The quagmires of domestic and international politics reflect the emotional and psychological quagmires that are part and parcel of daily life. There is something about the modern world that, while technologically advanced, is lacking in life force.

Speed is not life force; adrenaline is not life force; money is not life force. Only the presence and articulation of truth is life force. And today there is an overriding sense that not everyone who is supposed to be telling us the truth is doing anything even close. Once again, shades of Vietnam.

Psychologists and psychiatrists deal daily with adults whose childhoods were spent growing up in family systems dominated by lies. The truth-teller in such a system is not rewarded, but often punished for having the audacity to express the truths that the system is designed to hide. Today, in terms of the society, there is a sense that radical truth telling would somehow go against the grain. Do not bring up the more obvious questions. Do not defy the presumed authorities. Suppress your doubts and go along. Rocking the boat is a bad, bad thing.

I recently received e-mail from a friend that included the following quote: "Well-behaved women rarely make history." I laughed, and somewhere deep down I cried. For that indeed is the way of history, evidenced today as much as ever before: To be nice means to go along. As soon as you start asking questions, you're a troublemaker for sure.

But among the stupor and the complacency that have settled over much of America, there is a new spirit of moral outrage emerging as well.

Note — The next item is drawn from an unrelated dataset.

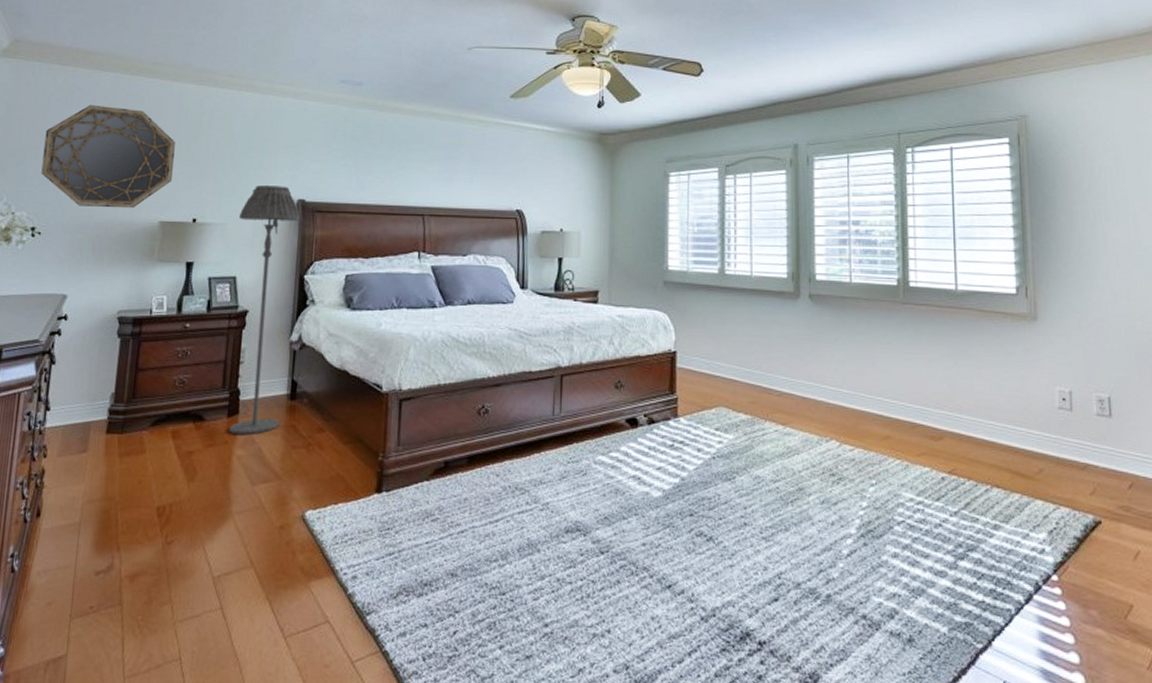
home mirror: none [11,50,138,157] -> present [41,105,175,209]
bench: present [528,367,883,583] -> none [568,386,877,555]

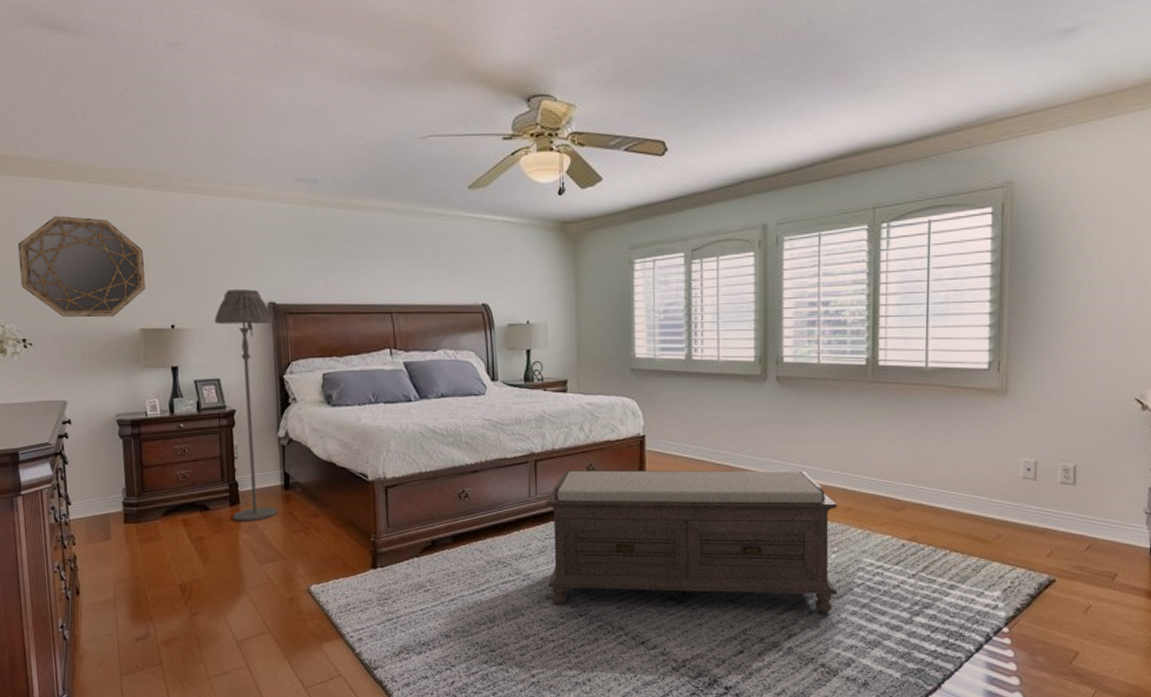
bench: none [568,386,877,555] -> present [545,470,838,613]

I see it everywhere, in people who say, "Pass the butter" and then say, "What the hell am I just talking about the butter for?" I see it in people who are becoming involved in creating new political and social alternatives. I see it in the young who are not willing to accept that a raped and plundered and violent planet is the best they should hope to inherit from us. I see it in those who are questioning why we went to Iraq, what we're doing in Iraq and where all those weapons of mass destruction are.

This is not the time to over-stress politeness, if to be polite is to merely go along with a status quo that is headed in a direction of increased militarism, ersatz patriotism and ever-diminished respect for truth. Where there is no truth, there is no energy. Where there is no energy, there is no spirit. Where there is no spirit, there is no life.

America has gone through times like this before. Generations before us have stumbled into ages such as the McCarthy era, where bullies made it clear to everyone that freedom is just a word we love; the reality can be so messy.

Yet, the greatness and glory of these United States is not that we have never made mistakes, but that almost each and every time, we ultimately come to our senses and do our best to correct it. There is a group conscience in America, and an instinctive knowing that this country is called to a very high standard by virtue of our extraordinary blessings and power. We can be bamboozled, but never for too long. We always wake up. We always get it right, if even seemingly just in time.